President Donald Trump apparently did not get Teddy Roosevelt’s memo about speaking softly and carrying a big stick. Of all the threats that he has made since his tenure as 45th President of the United States of America began, the threat to cut off all trade with any country doing business with North Korea is, inarguably, the most unrealistic.
To see exactly why, let’s examine just the numerical consequences of proceeding with such a move. According to the Massachusetts Institute of Technology’s Atlas Media, the top export destinations of North Korea are China, India, Pakistan and Burkina Faso. The top import origins are China, India, Russia, Thailand and the Philippines.
Taken at its word then, all trade with China, India, Pakistan, Burkina Faso, Russia, Thailand and the Philippines would have to be suspended until further notice. The total dollar amount of goods exported to these countries in 2016 was $170 billion. The total dollar amount of goods imported from these countries in 2016 was $566 billion.
The most glaring thing to analyze first about these numbers is the total trade deficit with all these countries, which amounts to $396 billion last year, and which will grow in 2017 assuming trade is not stopped. A trade deficit of $396 billion is not a bad thing so long as dollars are still excepted by these countries in order to pay for it. But if those dollars are no longer being sent abroad to pay for trade deficits, they will simply stay in the United States.
The result will be twofold: First, a much higher money supply within the United States, raising consumer prices from the monetary supply side, and second, much fewer goods within the United States from lack of imports, raising consumer prices from the goods supply side. Not to mention a domino line of bankruptcies for firms reliant on exporting to these countries and importing from them.

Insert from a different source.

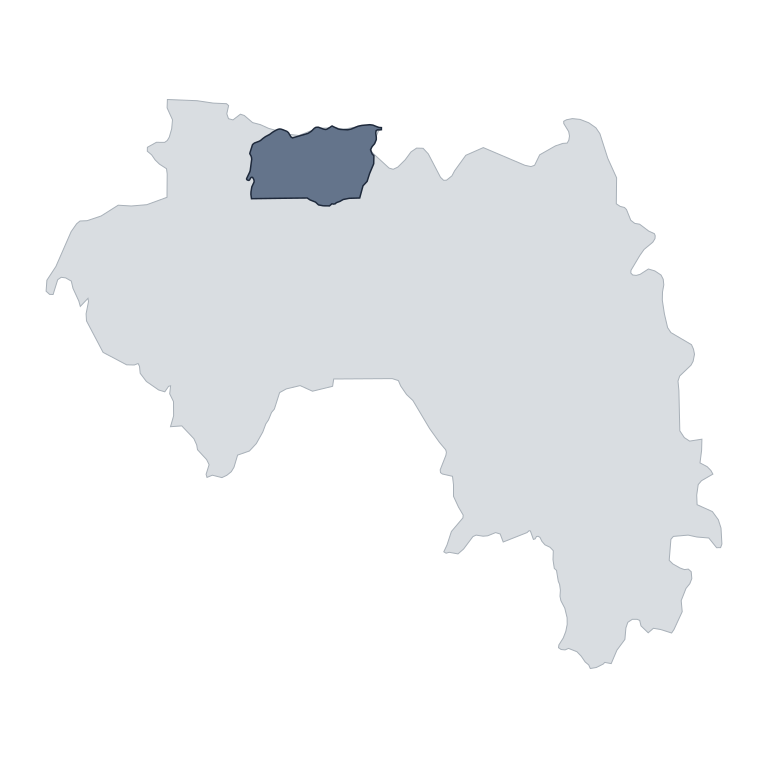 where Mali sits in Guinea
{"feature_id": "GIN-5652", "entity_name": "Mali", "entity_type": "Prefecture", "adm_level": 1, "iso_a3": "GIN", "parent_name": "Guinea", "parent_adm1": "", "projection": "robinson", "projection_center": [-12.225, 12.042], "detail": "fine", "context": "in_parent", "style": "filled", "palette": "slate", "viewbox_px": 768, "rotation_deg": 0, "n_neighbors": 0, "source": "natural_earth", "source_scale": "10m", "svg_char_len": 5069}
<svg xmlns="http://www.w3.org/2000/svg" viewBox="0 0 768 768"><path d="M483.1,536.2L476.1,535.1L472.9,536.6L463.6,549.0L458.0,553.9L449.2,552.3L446.1,553.2L443.8,551.8L447.0,545.0L451.4,531.5L462.9,517.9L463.2,515.1L458.5,507.1L453.5,496.3L453.5,484.7L452.5,476.3L442.4,474.0L440.5,472.6L440.2,469.8L445.9,455.3L446.4,452.3L445.7,449.8L439.4,442.3L429.7,428.7L412.9,400.5L406.6,394.6L400.7,386.0L398.4,380.6L392.2,378.6L333.7,379.0L332.6,386.3L312.5,391.2L300.1,385.6L286.3,388.9L279.6,392.6L274.4,409.0L271.5,412.5L268.5,419.9L265.8,423.9L262.8,432.0L256.3,443.6L249.4,451.0L237.6,455.1L234.0,467.2L231.3,471.7L226.8,475.3L221.9,477.6L212.4,475.2L207.0,477.4L206.1,474.3L209.1,464.7L206.7,459.7L197.5,449.7L196.7,444.9L193.9,438.7L181.8,425.9L170.5,426.7L173.6,415.9L173.5,401.6L169.7,393.8L170.6,385.8L168.6,386.3L164.8,391.8L158.7,390.0L146.4,381.5L140.2,373.3L139.5,366.3L138.1,363.5L134.3,365.0L126.6,364.8L103.1,352.4L86.5,320.9L86.1,313.8L88.5,301.6L88.0,298.3L80.3,306.4L78.8,301.0L73.0,288.4L71.3,281.1L65.7,277.9L61.2,277.3L57.7,279.7L53.1,294.5L49.6,294.4L46.1,291.2L46.9,280.2L55.9,266.5L71.1,231.7L76.6,223.8L80.0,221.0L87.1,220.7L101.1,216.0L118.2,205.2L131.3,206.0L146.8,204.7L167.0,197.3L167.2,173.9L166.5,168.7L159.4,164.1L155.2,160.0L151.6,154.8L147.3,151.2L147.4,147.3L156.4,142.3L164.6,142.4L167.3,140.5L169.3,137.1L171.7,128.7L172.5,119.8L167.1,107.9L167.4,99.5L197.0,100.7L213.2,103.1L226.5,103.7L228.6,105.6L226.8,113.8L228.5,118.7L233.0,119.9L240.4,114.2L244.3,115.5L252.6,122.6L260.3,124.6L268.7,128.4L276.7,130.6L283.7,130.3L289.0,134.3L298.9,135.5L311.6,130.5L321.6,128.2L335.7,127.7L343.1,129.4L364.5,125.3L381.3,127.6L378.7,130.4L371.0,149.0L371.9,152.3L389.1,168.1L393.2,169.3L397.8,167.1L405.2,159.8L411.0,151.9L416.6,148.1L423.1,148.3L428.3,153.9L440.5,177.3L443.6,180.3L446.5,180.2L451.9,175.9L454.6,170.8L465.8,155.3L483.3,147.6L524.9,165.3L531.0,166.6L534.6,165.3L539.7,154.8L555.4,145.9L562.8,143.4L567.1,143.1L568.8,140.3L569.5,136.0L568.7,131.6L563.8,123.6L563.7,121.3L566.4,119.8L572.4,118.6L580.1,119.4L588.8,122.8L595.9,127.8L599.9,133.7L607.8,158.4L616.6,177.8L616.3,203.8L620.2,206.4L624.5,207.5L626.5,209.6L630.8,220.3L634.8,223.4L639.6,224.2L648.6,231.0L654.4,233.7L655.2,235.8L655.0,238.6L652.8,242.2L644.1,249.4L639.8,255.5L631.0,270.3L630.8,273.0L632.7,275.0L636.3,275.4L640.2,274.3L648.4,269.0L654.8,270.9L661.0,275.0L663.2,279.2L663.8,284.8L662.5,292.0L662.3,300.1L664.4,313.9L667.6,327.6L670.9,332.6L691.5,344.7L693.5,349.2L694.5,354.3L693.1,361.3L691.0,365.2L679.7,376.0L678.0,381.1L678.9,390.6L679.8,430.8L684.3,437.6L689.6,441.1L701.9,439.2L701.6,450.3L700.0,462.9L707.2,466.7L710.9,470.5L712.9,474.1L701.5,480.7L698.2,484.6L696.7,495.1L697.1,504.7L712.4,511.6L718.3,519.7L721.0,528.1L721.9,544.0L720.6,547.6L716.6,547.7L708.8,538.0L696.9,537.0L688.1,535.1L673.4,536.4L670.9,539.3L669.2,560.3L672.8,563.9L679.8,567.9L684.4,569.6L688.3,569.1L691.2,571.7L691.8,578.6L689.8,583.7L686.0,588.4L681.2,600.6L682.2,611.7L674.0,629.5L671.6,633.0L660.6,629.5L653.4,628.3L648.2,632.8L641.0,625.9L639.7,620.4L637.1,619.3L632.3,619.3L627.8,622.3L625.9,627.9L624.9,639.4L616.9,650.2L611.2,663.6L604.7,662.4L603.3,664.0L596.3,667.5L590.3,668.5L588.7,664.9L585.2,662.0L581.3,656.3L576.9,651.7L568.5,648.4L565.1,649.9L561.1,649.5L558.5,647.7L558.9,644.9L563.3,637.9L565.8,631.4L567.2,624.4L567.1,617.7L564.8,608.2L560.9,600.7L560.0,596.3L560.4,590.1L559.6,584.4L558.3,581.3L556.5,570.4L554.3,568.4L553.0,559.7L553.3,550.7L550.1,547.3L544.9,544.8L541.9,541.3L540.0,537.4L538.1,536.3L536.5,536.5L535.1,538.9L533.4,539.4L530.4,531.0L529.1,530.7L527.0,532.6L503.2,542.0L500.2,534.0L495.6,532.6L487.7,535.8L483.1,536.2Z" fill="#d9dde1" stroke="#a8b0b8" stroke-width="1"/><path d="M369.8,124.7L372.9,125.1L378.9,127.5L381.4,127.6L381.4,129.7L379.7,129.9L377.5,129.8L376.1,130.7L375.7,133.0L376.3,137.2L376.3,139.6L374.6,143.7L372.0,146.7L370.5,149.8L372.2,154.0L373.9,155.7L373.7,163.8L369.6,173.5L367.1,181.4L363.0,185.8L360.8,193.9L359.7,198.0L349.3,198.3L343.2,199.5L339.9,201.4L336.3,202.7L335.4,203.7L333.6,204.1L331.9,203.8L329.5,205.9L323.2,205.8L318.5,204.9L315.5,202.1L310.0,199.9L307.2,198.0L296.5,198.1L279.7,198.3L251.5,198.7L250.9,194.4L251.0,191.8L251.8,186.9L254.0,182.2L254.1,181.7L254.1,181.0L254.0,180.2L253.6,179.1L252.9,177.9L252.6,177.5L252.2,177.3L251.5,177.3L251.0,177.6L250.5,178.2L249.7,179.7L249.2,180.2L248.8,180.4L248.3,180.3L247.6,180.1L247.0,179.8L246.6,179.2L246.6,178.6L249.7,172.1L250.2,170.6L251.7,159.3L251.6,158.6L251.6,157.9L251.1,156.1L249.8,153.7L250.0,152.6L252.5,144.7L253.3,143.9L254.5,143.0L259.3,141.2L260.3,140.6L261.3,139.9L262.6,138.7L265.5,136.6L269.7,134.4L272.6,132.2L273.3,131.8L276.0,130.2L277.8,129.4L279.3,129.0L280.9,129.1L282.8,129.7L286.8,131.3L288.4,132.6L291.0,137.0L292.5,137.9L308.0,133.4L311.3,131.3L314.4,128.2L316.0,127.3L318.3,127.2L323.8,129.2L325.7,129.5L326.9,129.2L330.4,127.1L331.4,126.3L331.8,126.1L332.5,126.1L332.8,126.4L338.3,129.0L340.2,129.4L347.7,129.8L351.1,129.1L358.1,126.2L361.9,125.4L369.8,124.7Z" fill="#64748b" stroke="#1e293b" stroke-width="1.5"/></svg>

The immediate effects of a suspension of trade with any country doing business with North Korea would be quite catastrophic then, making the chances of it ever happening quite low. However, on the very small chance that it or something like it happens like a suspension of trade with China (by far the largest trading partner of any of these countries) for even a short time, the biggest losers will be retail and industrials reliant on Chinese machinery, and the biggest winners will be American firms that produce goods normally imported from China.
The top import categories from China in 2016, according to the Office of the United States Trade Representative, were electrical machinery ($129 billion), general machinery ($97 billion), furniture and bedding ($29 billion), toys and sports equipment ($24 billion), and footwear ($15 billion). The top export categories are agriculture, aircraft, machinery and cars. This means that the firms that would suffer the most are in the semiconductor, agricultural, aircraft and automotive sectors.

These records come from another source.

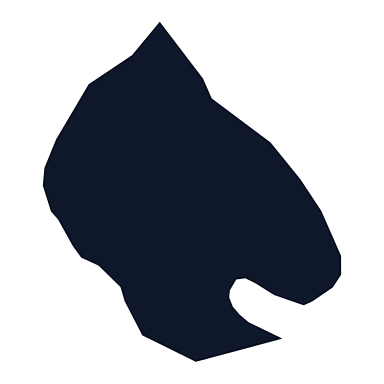 map outline of Hrastnik (orthographic projection)
{"feature_id": "SVN-951", "entity_name": "Hrastnik", "entity_type": "Municipality", "adm_level": 1, "iso_a3": "SVN", "parent_name": "Slovenia", "parent_adm1": "", "projection": "orthographic", "projection_center": [15.129, 46.135], "detail": "fine", "context": "isolated", "style": "filled", "palette": "ink", "viewbox_px": 384, "rotation_deg": 0, "n_neighbors": 0, "source": "natural_earth", "source_scale": "10m", "svg_char_len": 550}
<svg xmlns="http://www.w3.org/2000/svg" viewBox="0 0 384 384"><path d="M195.9,361.0L142.9,334.8L125.3,300.8L121.2,286.7L98.9,264.9L81.7,257.0L73.5,245.7L58.7,219.1L51.6,210.9L43.6,185.6L45.2,168.0L56.8,139.7L89.3,84.7L132.5,55.8L159.7,23.0L202.3,78.9L211.2,99.0L270.1,143.1L299.9,179.9L320.6,211.2L340.3,256.0L340.4,274.5L332.2,286.9L312.0,300.7L303.7,304.5L274.6,294.4L255.6,282.5L245.5,277.5L235.8,278.8L229.1,290.1L228.4,297.5L232.1,307.0L238.8,314.9L248.2,322.9L280.2,338.4L195.9,361.0Z" fill="#0f172a" stroke="#020617" stroke-width="1.5"/></svg>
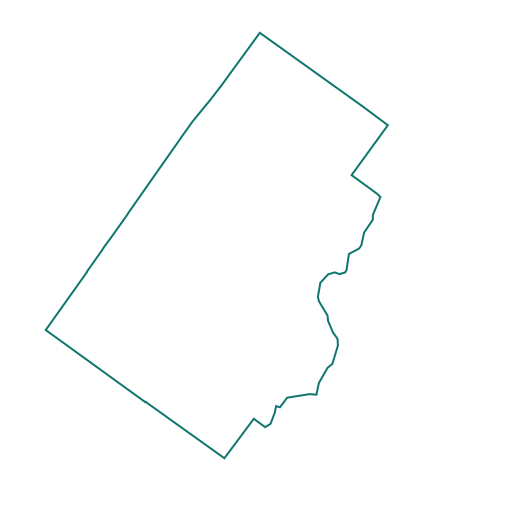 Cassia, Idaho, United States of America, rotated 126°
{"feature_id": "52423323B45878756747567", "entity_name": "Cassia", "entity_type": "district", "adm_level": 2, "iso_a3": "USA", "parent_name": "United States of America", "parent_adm1": "Idaho", "projection": "equal_earth", "projection_center": [-113.644, 42.338], "detail": "fine", "context": "isolated", "style": "outline", "palette": "teal", "viewbox_px": 512, "rotation_deg": 126, "n_neighbors": 0, "source": "geoboundaries", "source_scale": "gbopen_adm2", "svg_char_len": 895}
<svg xmlns="http://www.w3.org/2000/svg" viewBox="0 0 512 512"><g transform="rotate(126 256 256)"><path d="M173.6,182.3L158.1,182.8L154.1,185.6L135.1,190.0L134.5,194.2L134.4,226.2L72.7,226.2L72.3,258.5L73.2,384.1L123.1,384.2L136.2,384.2L140.0,384.2L140.0,384.3L141.9,384.3L155.6,384.7L184.3,386.4L204.7,386.2L212.1,386.0L221.1,385.9L296.5,384.6L297.8,384.4L316.4,384.2L324.7,384.1L326.4,384.1L337.5,384.2L342.5,383.9L368.0,383.6L368.5,383.3L439.5,382.6L439.3,259.7L438.9,259.7L438.2,162.7L389.0,162.1L389.1,148.0L383.2,145.6L371.5,148.8L365.7,151.5L364.3,147.7L352.3,147.5L336.2,131.4L332.7,125.6L321.8,130.5L304.5,132.4L298.4,130.8L280.3,137.1L275.2,141.2L272.6,148.8L266.1,159.6L262.1,163.2L255.6,178.5L252.7,181.9L239.9,188.2L228.5,186.9L223.0,182.7L221.6,177.8L216.8,174.2L214.2,174.5L199.7,182.0L189.4,177.0L185.6,177.0L173.6,182.3Z" fill="none" stroke="#0f766e" stroke-width="2"/></g></svg>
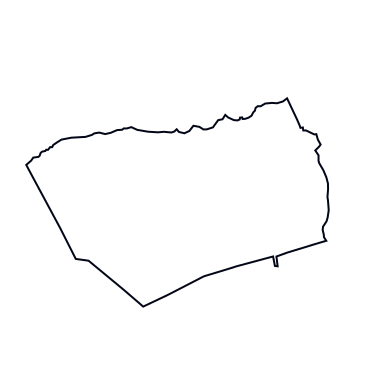 outline of West Honiara, Guadalcanal, Solomon Islands, rotated 334°
{"feature_id": "97153195B79685360325521", "entity_name": "West Honiara", "entity_type": "district", "adm_level": 2, "iso_a3": "SLB", "parent_name": "Solomon Islands", "parent_adm1": "Guadalcanal", "projection": "equal_earth", "projection_center": [159.939, -9.433], "detail": "fine", "context": "isolated", "style": "outline", "palette": "ink", "viewbox_px": 384, "rotation_deg": 334, "n_neighbors": 0, "source": "geoboundaries", "source_scale": "gbopen_adm2", "svg_char_len": 1541}
<svg xmlns="http://www.w3.org/2000/svg" viewBox="0 0 384 384"><g transform="rotate(334 192 192)"><path d="M318.5,149.5L313.4,150.5L307.3,149.5L303.0,147.0L296.6,144.6L291.2,145.0L288.7,143.7L286.0,144.3L284.2,146.5L281.9,147.3L279.0,149.5L275.5,150.0L272.1,149.6L269.5,148.6L269.8,147.0L267.8,146.2L266.7,147.7L264.3,147.6L261.2,145.8L257.2,140.9L255.7,137.3L251.3,140.0L247.0,138.9L241.9,141.6L239.2,143.1L232.8,142.2L229.7,140.8L227.2,136.7L222.3,133.1L216.4,136.0L210.9,135.9L206.6,132.3L205.7,128.9L202.6,129.9L199.6,129.5L193.0,125.5L187.7,123.5L179.0,118.6L170.1,112.2L167.1,108.6L165.9,107.1L161.2,106.3L158.7,105.0L156.4,105.4L154.0,104.4L151.7,103.5L145.1,103.2L139.4,101.9L134.6,97.9L129.9,96.5L127.0,96.8L120.5,95.8L107.4,90.3L97.7,87.7L92.8,88.2L87.9,88.9L86.0,90.4L84.2,89.5L81.0,91.0L79.5,90.1L78.2,90.8L74.8,90.0L73.0,90.6L71.0,92.6L69.3,93.1L64.4,91.5L61.2,93.3L54.9,95.0L55.5,111.2L57.7,166.8L58.2,201.2L68.9,208.4L87.8,250.1L97.9,273.6L125.8,273.9L164.7,273.0L166.4,273.1L193.9,277.5L199.4,278.3L226.8,283.6L236.6,285.5L234.1,294.8L236.4,296.3L239.6,287.0L250.9,288.2L280.0,292.8L291.3,294.7L290.8,290.5L291.8,288.0L292.8,283.4L294.6,280.6L296.1,279.7L300.1,277.3L302.8,274.3L306.9,268.3L310.6,259.0L311.5,256.0L315.5,249.2L316.7,246.6L317.9,244.1L319.2,237.6L319.6,230.1L319.0,222.1L319.3,219.7L321.8,214.5L321.0,208.7L326.3,206.9L328.4,205.7L328.1,200.0L329.1,194.5L327.2,193.9L321.5,186.7L319.0,185.5L319.9,182.6L317.6,181.9L317.9,179.5L318.2,173.0L318.5,149.5Z" fill="none" stroke="#020617" stroke-width="2"/></g></svg>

Expect agricultural firms such as Monsanto Co. (NYSE: MON), tech firms like Microsoft Corp. (NASDAQ: MSFT), aircraft companies like Boeing Co. (NYSE: BA), automotive General Motors Co. (NYSE: GM) and its domestic competitors all to plummet if there is any sort of progress made in such sweeping trade restrictions, even if they are just rumors.
On the upswing will be commodities and hard assets, and U.S. firms that manufacture them. Domestic oil firms and miners will get a huge if temporary boost, and the U.S. dollar will plummet. Price inflation would spike higher and U.S. Treasury yields would spike as well, forcing the Federal Reserve to monetize, which could further exacerbate price inflation.
It is of course extremely unlikely that the president would go ahead with a move like this, and even if he wanted to it would probably be scuttled somewhere along the executive corridors of power. For now, it seems that mere rumors of such a move will gyrate the stock prices of these companies in the short term, until all this belligerent talk is over and stocks go back to what they were doing beforehand.
In a word, it looks like this will be a trader’s market until geopolitical storms start dying down and trends can be restored.